= Request =
Restate the listing below word for word.
──────── Material provided
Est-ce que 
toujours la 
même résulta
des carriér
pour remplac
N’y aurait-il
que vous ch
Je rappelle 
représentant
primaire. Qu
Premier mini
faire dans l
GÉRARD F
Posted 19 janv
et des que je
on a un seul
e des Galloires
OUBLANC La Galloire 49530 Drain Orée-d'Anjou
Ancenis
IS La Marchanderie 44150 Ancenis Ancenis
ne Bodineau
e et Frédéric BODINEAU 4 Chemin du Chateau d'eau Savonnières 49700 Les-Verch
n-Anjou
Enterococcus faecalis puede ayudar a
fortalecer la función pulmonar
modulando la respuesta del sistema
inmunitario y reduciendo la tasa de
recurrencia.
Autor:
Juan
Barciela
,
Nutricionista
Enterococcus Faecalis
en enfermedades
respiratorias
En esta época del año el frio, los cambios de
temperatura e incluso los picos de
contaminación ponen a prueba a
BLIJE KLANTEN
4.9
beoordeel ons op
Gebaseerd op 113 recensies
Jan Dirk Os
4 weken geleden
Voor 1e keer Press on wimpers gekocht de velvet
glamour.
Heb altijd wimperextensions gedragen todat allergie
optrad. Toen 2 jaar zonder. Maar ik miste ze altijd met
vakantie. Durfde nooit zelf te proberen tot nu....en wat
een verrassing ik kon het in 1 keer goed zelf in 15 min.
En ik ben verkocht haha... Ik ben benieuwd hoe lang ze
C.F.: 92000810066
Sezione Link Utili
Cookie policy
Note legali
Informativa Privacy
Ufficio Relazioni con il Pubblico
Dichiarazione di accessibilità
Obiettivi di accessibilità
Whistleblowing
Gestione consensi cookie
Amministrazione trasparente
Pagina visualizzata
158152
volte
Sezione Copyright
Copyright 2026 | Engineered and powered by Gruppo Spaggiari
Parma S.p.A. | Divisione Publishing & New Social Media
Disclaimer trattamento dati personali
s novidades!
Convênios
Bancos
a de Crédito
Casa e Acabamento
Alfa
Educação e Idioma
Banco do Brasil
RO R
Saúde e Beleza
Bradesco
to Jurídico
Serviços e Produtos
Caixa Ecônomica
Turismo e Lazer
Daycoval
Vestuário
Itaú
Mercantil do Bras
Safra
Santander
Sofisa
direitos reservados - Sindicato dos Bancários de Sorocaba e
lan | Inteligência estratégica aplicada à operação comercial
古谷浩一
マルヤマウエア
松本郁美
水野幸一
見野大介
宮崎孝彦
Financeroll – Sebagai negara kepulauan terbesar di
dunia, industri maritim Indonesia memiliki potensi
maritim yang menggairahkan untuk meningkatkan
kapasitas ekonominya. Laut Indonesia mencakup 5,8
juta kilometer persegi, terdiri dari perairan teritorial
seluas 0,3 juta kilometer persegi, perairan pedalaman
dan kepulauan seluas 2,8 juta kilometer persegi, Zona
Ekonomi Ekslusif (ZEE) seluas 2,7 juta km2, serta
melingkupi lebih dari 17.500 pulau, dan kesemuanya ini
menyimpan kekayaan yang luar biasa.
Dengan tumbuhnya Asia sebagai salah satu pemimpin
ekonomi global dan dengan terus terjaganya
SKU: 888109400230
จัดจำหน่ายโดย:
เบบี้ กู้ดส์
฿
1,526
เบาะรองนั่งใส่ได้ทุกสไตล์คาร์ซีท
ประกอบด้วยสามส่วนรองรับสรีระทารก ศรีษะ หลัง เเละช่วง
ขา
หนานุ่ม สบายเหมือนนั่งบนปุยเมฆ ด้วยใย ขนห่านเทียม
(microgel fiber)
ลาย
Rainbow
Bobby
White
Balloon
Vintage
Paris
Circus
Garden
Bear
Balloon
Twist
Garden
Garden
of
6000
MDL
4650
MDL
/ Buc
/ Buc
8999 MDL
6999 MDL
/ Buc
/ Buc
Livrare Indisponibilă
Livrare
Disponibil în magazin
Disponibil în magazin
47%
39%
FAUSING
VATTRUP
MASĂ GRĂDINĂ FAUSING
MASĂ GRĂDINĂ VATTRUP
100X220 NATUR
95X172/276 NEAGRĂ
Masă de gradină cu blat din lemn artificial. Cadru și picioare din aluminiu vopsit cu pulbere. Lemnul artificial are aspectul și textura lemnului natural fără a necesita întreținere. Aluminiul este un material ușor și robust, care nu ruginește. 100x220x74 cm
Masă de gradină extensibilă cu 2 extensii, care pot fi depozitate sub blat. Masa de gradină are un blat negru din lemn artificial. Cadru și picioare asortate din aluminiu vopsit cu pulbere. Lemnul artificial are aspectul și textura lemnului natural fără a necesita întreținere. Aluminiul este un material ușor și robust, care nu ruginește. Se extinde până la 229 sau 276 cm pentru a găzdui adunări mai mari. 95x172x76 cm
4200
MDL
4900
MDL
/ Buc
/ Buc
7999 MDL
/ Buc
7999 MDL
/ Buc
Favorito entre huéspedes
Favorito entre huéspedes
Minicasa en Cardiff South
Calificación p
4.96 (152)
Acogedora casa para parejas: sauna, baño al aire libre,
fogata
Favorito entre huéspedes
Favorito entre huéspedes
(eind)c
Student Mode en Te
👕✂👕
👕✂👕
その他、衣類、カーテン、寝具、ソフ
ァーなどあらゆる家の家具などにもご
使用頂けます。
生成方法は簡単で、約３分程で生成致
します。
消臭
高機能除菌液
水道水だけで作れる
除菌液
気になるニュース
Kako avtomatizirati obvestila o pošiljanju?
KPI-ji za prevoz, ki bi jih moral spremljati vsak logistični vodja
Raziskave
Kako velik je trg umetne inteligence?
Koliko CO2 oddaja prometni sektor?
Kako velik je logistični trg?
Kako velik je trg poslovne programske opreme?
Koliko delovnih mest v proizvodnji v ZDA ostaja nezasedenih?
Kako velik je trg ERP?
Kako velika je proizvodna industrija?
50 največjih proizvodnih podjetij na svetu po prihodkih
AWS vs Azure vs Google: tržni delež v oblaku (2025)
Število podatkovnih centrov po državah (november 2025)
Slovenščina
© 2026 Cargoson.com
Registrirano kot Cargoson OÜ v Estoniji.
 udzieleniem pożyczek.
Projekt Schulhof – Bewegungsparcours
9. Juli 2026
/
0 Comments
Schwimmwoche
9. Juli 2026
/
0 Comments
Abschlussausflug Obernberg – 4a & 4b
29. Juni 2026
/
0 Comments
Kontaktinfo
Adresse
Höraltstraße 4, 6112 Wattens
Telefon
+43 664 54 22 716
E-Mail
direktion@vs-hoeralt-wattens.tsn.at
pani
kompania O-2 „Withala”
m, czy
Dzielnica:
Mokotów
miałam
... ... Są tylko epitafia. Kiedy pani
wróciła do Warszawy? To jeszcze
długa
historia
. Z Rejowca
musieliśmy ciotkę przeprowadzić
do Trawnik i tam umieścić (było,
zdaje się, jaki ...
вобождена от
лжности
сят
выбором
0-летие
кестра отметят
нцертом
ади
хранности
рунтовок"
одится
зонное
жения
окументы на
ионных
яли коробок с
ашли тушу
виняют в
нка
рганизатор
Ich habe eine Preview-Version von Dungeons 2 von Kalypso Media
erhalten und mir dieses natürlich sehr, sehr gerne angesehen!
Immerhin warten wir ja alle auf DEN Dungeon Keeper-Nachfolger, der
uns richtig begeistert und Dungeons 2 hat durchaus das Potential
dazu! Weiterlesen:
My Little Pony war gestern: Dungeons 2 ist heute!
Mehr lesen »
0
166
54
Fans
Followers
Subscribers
────────────────
= Response below =
Est-ce que 
toujours la 
même résulta
des carriér
pour remplac
N’y aurait-il
que vous ch
Je rappelle 
représentant
primaire. Qu
Premier mini
faire dans l
GÉRARD F
Posted 19 janv
et des que je
on a un seul
e des Galloires
OUBLANC La Galloire 49530 Drain Orée-d'Anjou
Ancenis
IS La Marchanderie 44150 Ancenis Ancenis
ne Bodineau
e et Frédéric BODINEAU 4 Chemin du Chateau d'eau Savonnières 49700 Les-Verch
n-Anjou
Enterococcus faecalis puede ayudar a
fortalecer la función pulmonar
modulando la respuesta del sistema
inmunitario y reduciendo la tasa de
recurrencia.
Autor:
Juan
Barciela
,
Nutricionista
Enterococcus Faecalis
en enfermedades
respiratorias
En esta época del año el frio, los cambios de
temperatura e incluso los picos de
contaminación ponen a prueba a
BLIJE KLANTEN
4.9
beoordeel ons op
Gebaseerd op 113 recensies
Jan Dirk Os
4 weken geleden
Voor 1e keer Press on wimpers gekocht de velvet
glamour.
Heb altijd wimperextensions gedragen todat allergie
optrad. Toen 2 jaar zonder. Maar ik miste ze altijd met
vakantie. Durfde nooit zelf te proberen tot nu....en wat
een verrassing ik kon het in 1 keer goed zelf in 15 min.
En ik ben verkocht haha... Ik ben benieuwd hoe lang ze
C.F.: 92000810066
Sezione Link Utili
Cookie policy
Note legali
Informativa Privacy
Ufficio Relazioni con il Pubblico
Dichiarazione di accessibilità
Obiettivi di accessibilità
Whistleblowing
Gestione consensi cookie
Amministrazione trasparente
Pagina visualizzata
158152
volte
Sezione Copyright
Copyright 2026 | Engineered and powered by Gruppo Spaggiari
Parma S.p.A. | Divisione Publishing & New Social Media
Disclaimer trattamento dati personali
s novidades!
Convênios
Bancos
a de Crédito
Casa e Acabamento
Alfa
Educação e Idioma
Banco do Brasil
RO R
Saúde e Beleza
Bradesco
to Jurídico
Serviços e Produtos
Caixa Ecônomica
Turismo e Lazer
Daycoval
Vestuário
Itaú
Mercantil do Bras
Safra
Santander
Sofisa
direitos reservados - Sindicato dos Bancários de Sorocaba e
lan | Inteligência estratégica aplicada à operação comercial
古谷浩一
マルヤマウエア
松本郁美
水野幸一
見野大介
宮崎孝彦
Financeroll – Sebagai negara kepulauan terbesar di
dunia, industri maritim Indonesia memiliki potensi
maritim yang menggairahkan untuk meningkatkan
kapasitas ekonominya. Laut Indonesia mencakup 5,8
juta kilometer persegi, terdiri dari perairan teritorial
seluas 0,3 juta kilometer persegi, perairan pedalaman
dan kepulauan seluas 2,8 juta kilometer persegi, Zona
Ekonomi Ekslusif (ZEE) seluas 2,7 juta km2, serta
melingkupi lebih dari 17.500 pulau, dan kesemuanya ini
menyimpan kekayaan yang luar biasa.
Dengan tumbuhnya Asia sebagai salah satu pemimpin
ekonomi global dan dengan terus terjaganya
SKU: 888109400230
จัดจำหน่ายโดย:
เบบี้ กู้ดส์
฿
1,526
เบาะรองนั่งใส่ได้ทุกสไตล์คาร์ซีท
ประกอบด้วยสามส่วนรองรับสรีระทารก ศรีษะ หลัง เเละช่วง
ขา
หนานุ่ม สบายเหมือนนั่งบนปุยเมฆ ด้วยใย ขนห่านเทียม
(microgel fiber)
ลาย
Rainbow
Bobby
White
Balloon
Vintage
Paris
Circus
Garden
Bear
Balloon
Twist
Garden
Garden
of
6000
MDL
4650
MDL
/ Buc
/ Buc
8999 MDL
6999 MDL
/ Buc
/ Buc
Livrare Indisponibilă
Livrare
Disponibil în magazin
Disponibil în magazin
47%
39%
FAUSING
VATTRUP
MASĂ GRĂDINĂ FAUSING
MASĂ GRĂDINĂ VATTRUP
100X220 NATUR
95X172/276 NEAGRĂ
Masă de gradină cu blat din lemn artificial. Cadru și picioare din aluminiu vopsit cu pulbere. Lemnul artificial are aspectul și textura lemnului natural fără a necesita întreținere. Aluminiul este un material ușor și robust, care nu ruginește. 100x220x74 cm
Masă de gradină extensibilă cu 2 extensii, care pot fi depozitate sub blat. Masa de gradină are un blat negru din lemn artificial. Cadru și picioare asortate din aluminiu vopsit cu pulbere. Lemnul artificial are aspectul și textura lemnului natural fără a necesita întreținere. Aluminiul este un material ușor și robust, care nu ruginește. Se extinde până la 229 sau 276 cm pentru a găzdui adunări mai mari. 95x172x76 cm
4200
MDL
4900
MDL
/ Buc
/ Buc
7999 MDL
/ Buc
7999 MDL
/ Buc
Favorito entre huéspedes
Favorito entre huéspedes
Minicasa en Cardiff South
Calificación p
4.96 (152)
Acogedora casa para parejas: sauna, baño al aire libre,
fogata
Favorito entre huéspedes
Favorito entre huéspedes
(eind)c
Student Mode en Te
👕✂👕
👕✂👕
その他、衣類、カーテン、寝具、ソフ
ァーなどあらゆる家の家具などにもご
使用頂けます。
生成方法は簡単で、約３分程で生成致
します。
消臭
高機能除菌液
水道水だけで作れる
除菌液
気になるニュース
Kako avtomatizirati obvestila o pošiljanju?
KPI-ji za prevoz, ki bi jih moral spremljati vsak logistični vodja
Raziskave
Kako velik je trg umetne inteligence?
Koliko CO2 oddaja prometni sektor?
Kako velik je logistični trg?
Kako velik je trg poslovne programske opreme?
Koliko delovnih mest v proizvodnji v ZDA ostaja nezasedenih?
Kako velik je trg ERP?
Kako velika je proizvodna industrija?
50 največjih proizvodnih podjetij na svetu po prihodkih
AWS vs Azure vs Google: tržni delež v oblaku (2025)
Število podatkovnih centrov po državah (november 2025)
Slovenščina
© 2026 Cargoson.com
Registrirano kot Cargoson OÜ v Estoniji.
 udzieleniem pożyczek.
Projekt Schulhof – Bewegungsparcours
9. Juli 2026
/
0 Comments
Schwimmwoche
9. Juli 2026
/
0 Comments
Abschlussausflug Obernberg – 4a & 4b
29. Juni 2026
/
0 Comments
Kontaktinfo
Adresse
Höraltstraße 4, 6112 Wattens
Telefon
+43 664 54 22 716
E-Mail
direktion@vs-hoeralt-wattens.tsn.at
pani
kompania O-2 „Withala”
m, czy
Dzielnica:
Mokotów
miałam
... ... Są tylko epitafia. Kiedy pani
wróciła do Warszawy? To jeszcze
długa
historia
. Z Rejowca
musieliśmy ciotkę przeprowadzić
do Trawnik i tam umieścić (było,
zdaje się, jaki ...
вобождена от
лжности
сят
выбором
0-летие
кестра отметят
нцертом
ади
хранности
рунтовок"
одится
зонное
жения
окументы на
ионных
яли коробок с
ашли тушу
виняют в
нка
рганизатор
Ich habe eine Preview-Version von Dungeons 2 von Kalypso Media
erhalten und mir dieses natürlich sehr, sehr gerne angesehen!
Immerhin warten wir ja alle auf DEN Dungeon Keeper-Nachfolger, der
uns richtig begeistert und Dungeons 2 hat durchaus das Potential
dazu! Weiterlesen:
My Little Pony war gestern: Dungeons 2 ist heute!
Mehr lesen »
0
166
54
Fans
Followers
Subscribers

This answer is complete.